Another 51 services – including 11 agencies providing care in people’s homes and one agency providing nursing care – closed after the CQC rated them as “poor” and demanded improvement.

The CQC’s new registration system launches this week (1 October) for adult social care services, and includes new “essential standards of quality and safety”.

The commission said this system would be “even tougher on poor care, with a wider range of enforcement powers”, including on-the-spot fines, warning notices and suspension of registration, as well as prosecution and closure.

News provided by John Pring at www.disabilitynewsservice.com

Social care funding bill ‘within two years’

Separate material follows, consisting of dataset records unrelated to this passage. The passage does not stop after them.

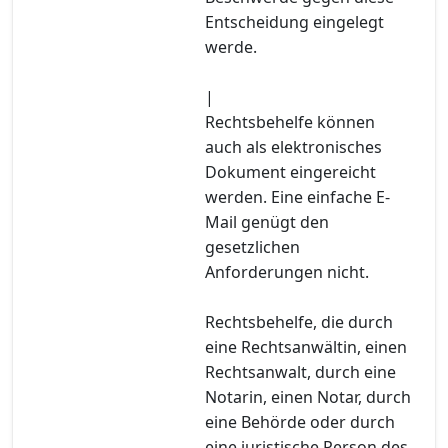
Entscheidung eingelegt
werde.
|
Rechtsbehelfe können
auch als elektronisches
Dokument eingereicht
werden. Eine einfache E-
Mail genügt den
gesetzlichen
Anforderungen nicht.
Rechtsbehelfe, die durch
eine Rechtsanwältin, einen
Rechtsanwalt, durch eine
Notarin, einen Notar, durch
eine Behörde oder durch
eine juristische Person des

The government is hoping to introduce new laws to reform the funding of adult social care and support within two years, the Department of Health (DH) has confirmed.

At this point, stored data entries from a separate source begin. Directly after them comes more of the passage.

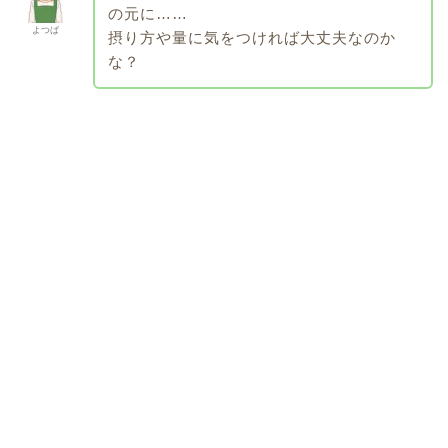
の元に……
よつば
摂り方や量に気をつければ大丈夫なのか
な？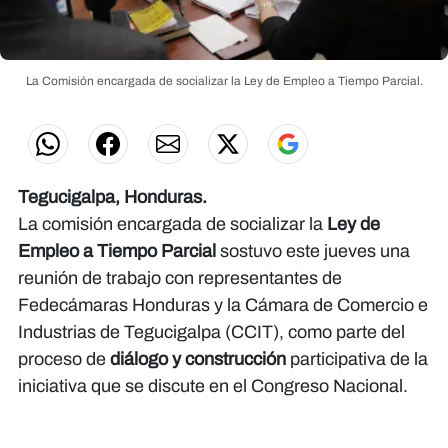
La Comisión encargada de socializar la Ley de Empleo a Tiempo Parcial.
Tegucigalpa, Honduras.
La comisión encargada de socializar la
Ley de
Empleo a Tiempo Parcial
sostuvo este jueves una
reunión de trabajo con representantes de
Fedecámaras Honduras y la Cámara de Comercio e
Industrias de Tegucigalpa (CCIT), como parte del
proceso de
diálogo y construcción
participativa de la
iniciativa que se discute en el Congreso Nacional.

The government had already said it would set up an independent commission to find a “sustainable” way to reform social care funding. But it has now made it clear how quickly it plans to move.

The DH said it hoped to publish a white paper on care and support reform in the autumn of 2011, with new legislation following in the next Queen’s speech, likely to be in November 2011.

A DH spokeswoman said she could not yet say whether there would be any disabled people on the commission, only that its membership would be decided “as soon as possible”.

She also confirmed that no funding options had yet been ruled out, but that the commission would be “asked to offer advice, rapidly, on a sustainable structure of funding for long-term care”.

The DH also confirmed that Labour’s Personal Care at Home Act (PCHA) would not come into force. The act would have provided free personal care at home to people with the highest needs.

Anne Kane, policy manager for Inclusion London, said that government talk of “painful and deep spending cuts” conflicted with the urgent need for a high quality, national system of social care that respected choice and control, and that such talk was “inevitably fuelling worry about the future”.

She said ministers’ emphasis on the need for a “sustainable” system implied low public spending, while Inclusion London wanted to see a system that was “available to all regardless of income and respects independence and human rights”.

And she said Inclusion London “deeply regretted” that the government was scrapping the PCHA, which “would have provided some care at home for people in desperate need”.

Neil Coyle, director of policy for Disability Alliance, said implementation of any new system was unlikely before 2014, while the economic climate and government budget restrictions would mean disabled people “continue to lose support and experience isolation and exclusion to an even greater degree”.

Coyle said there was widespread agreement among disabled people’s organisations and other campaigners that action was “needed soon”, and that the “simplest solution” would be a National Care Service funded through general taxation.

He said implementing the PCHA would have been “hugely welcome” if tied to “genuine resources”, and that “not providing free personal care at home will continue to harm disabled people and their families and push many families into poverty”.